------ 文書の抜粋
09年3着バーチャル(牡4)プリンスオブウェールズ(GI)6着 2走前ロッキンジステークス(GI)1着、過去にGI勝ち鞍あり。

☆前走GIでも4,5着の掲示板内組と6着以下の掲示板外、特に11着の大敗もあるだけに分けて分析したが、あまり意味はないというか4着以下で一つにくくれそうだ。
 馬券に絡んだ前走GIで4着以下の馬はみな、過去にGIを勝っていること、これが共通項として抽出できる。もともと強い馬(GI馬)が、たまたま前走を凡走した、というパターンかと思われる。

 

■2-2前走GII組、2頭。
15年3着ワイルドチーフ(牡4)マイレントロフィー(GII)1着 2走前ベルトランデュブルイユ賞(GIII)4着、過去にジョッケクルブ賞仏ダービー、GI)4着あり
09年2着アクラーム(牡4)サマーマイルステークス(GII)1着 2走前クイーンアンステークス(GI)3着、過去にGII勝ち鞍あり。

☆前走GII組で馬券に絡んだ馬は少なく、わずか2頭。2頭とも勝って臨んでいる。
対象が2頭だけなので幅を持たせるとしても、せめて3着以内の着順が欲しいところ。また2頭には過去にGIレースで5着以内の実績があった点も見逃せない。

 

■2-3前走GIII組、4頭
17年1着アルワケール(牡3)メシドール賞(GIII)2着 2走前英2000ギニー(GI)3着、過去にGIII勝ち鞍あり。
17年2着インズオブコート(牡3)ポルトマイヨー賞(GIII)1着 2走前パレロワイヤル賞(GIII)1着、過去にGIII勝ち鞍あり(GIII連勝中だった)。
16年2着ヴァダモス(牡5)メシドール賞(GIII)1着 2走前イスパーン賞(GI)4着過去にGII勝ち鞍あり。
13年3着アンテロ(牡3)メシドール賞(GIII)1着 2走前ジョッケクルブ賞仏ダービー、GI)1着つまりフランスダービー馬、過去にGI勝ち鞍あり。

GIIIまで格を落としたからには最低でも連対していてほしいものだ。また、過去に重賞(GIII以上)の勝ち鞍があったことも忘れてはならない。

 


■3 過去10年30頭の前走データ分析まとめ

×切りデータ
前走GIで2着だった馬は、2走前でもGIで連対し、かつ過去にGI勝ち鞍があることが求められる。二つの条件に当てはまらない馬は消し。


前走GIで3着だった馬は、2走前に重賞(GIII以上)で3着以内、かつ過去に重賞(GIII以上)勝ち鞍があることが求められる。二つの条件に当てはまらない馬は消し。


前走GIでも、2着以下で、かつ前走が初GIおよび初重賞だった馬は馬券に絡んだことがないので、消し。


前走GIで4着以下だった馬は、過去にGI勝ち鞍があること。ないなら消し。
------------
------ 表示情報
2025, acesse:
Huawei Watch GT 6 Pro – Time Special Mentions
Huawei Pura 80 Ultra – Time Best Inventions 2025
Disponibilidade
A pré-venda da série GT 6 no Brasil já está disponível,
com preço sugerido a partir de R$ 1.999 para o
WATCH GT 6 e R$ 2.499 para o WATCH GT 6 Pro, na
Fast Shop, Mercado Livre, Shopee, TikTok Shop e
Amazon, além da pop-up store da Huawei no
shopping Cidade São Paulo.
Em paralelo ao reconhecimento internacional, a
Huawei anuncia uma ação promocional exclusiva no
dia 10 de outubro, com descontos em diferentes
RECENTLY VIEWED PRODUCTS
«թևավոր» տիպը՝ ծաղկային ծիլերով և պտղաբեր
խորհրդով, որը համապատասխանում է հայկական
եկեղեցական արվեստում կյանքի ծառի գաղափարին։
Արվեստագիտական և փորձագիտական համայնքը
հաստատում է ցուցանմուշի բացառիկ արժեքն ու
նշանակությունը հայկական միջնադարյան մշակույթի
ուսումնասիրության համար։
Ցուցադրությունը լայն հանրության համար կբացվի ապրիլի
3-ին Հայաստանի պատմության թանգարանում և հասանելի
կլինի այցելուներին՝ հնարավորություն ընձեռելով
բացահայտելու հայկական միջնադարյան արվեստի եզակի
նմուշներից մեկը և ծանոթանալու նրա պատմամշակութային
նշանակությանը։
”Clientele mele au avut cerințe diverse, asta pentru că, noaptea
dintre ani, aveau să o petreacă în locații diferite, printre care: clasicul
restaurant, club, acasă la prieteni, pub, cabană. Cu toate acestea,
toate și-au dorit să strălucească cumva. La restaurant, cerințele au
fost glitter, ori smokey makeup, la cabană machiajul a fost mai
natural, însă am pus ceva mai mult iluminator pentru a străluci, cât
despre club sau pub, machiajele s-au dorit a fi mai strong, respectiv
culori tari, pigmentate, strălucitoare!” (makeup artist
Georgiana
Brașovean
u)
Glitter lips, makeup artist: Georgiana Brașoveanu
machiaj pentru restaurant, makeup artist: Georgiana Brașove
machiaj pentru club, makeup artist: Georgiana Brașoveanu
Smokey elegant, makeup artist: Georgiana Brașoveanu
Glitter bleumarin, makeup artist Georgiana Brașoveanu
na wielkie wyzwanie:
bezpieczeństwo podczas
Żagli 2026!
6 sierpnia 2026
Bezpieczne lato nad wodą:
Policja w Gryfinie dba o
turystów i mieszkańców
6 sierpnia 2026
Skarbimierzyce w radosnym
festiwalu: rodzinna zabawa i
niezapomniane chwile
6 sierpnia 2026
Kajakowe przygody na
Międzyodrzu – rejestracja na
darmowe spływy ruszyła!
------------
指示
A. 文書の抜粋に名前が出てくる馬をすべて挙げてください。
B. 文書の抜粋で「前走GIで2着だった馬は」で始まる段落を、主な内容を保ったまま箇条書きに書き直してください。

回答一覧
A.
- バーチャル
- ワイルドチーフ
- アクラーム
- アルワケール
- インズオブコート
- ヴァダモス
- アンテロ

B.
- 対象:前走GIで2着だった馬
- 条件1:2走前でもGIで連対していること
- 条件2:過去にGI勝ち鞍があること
- 二つの条件に当てはまらない馬は消し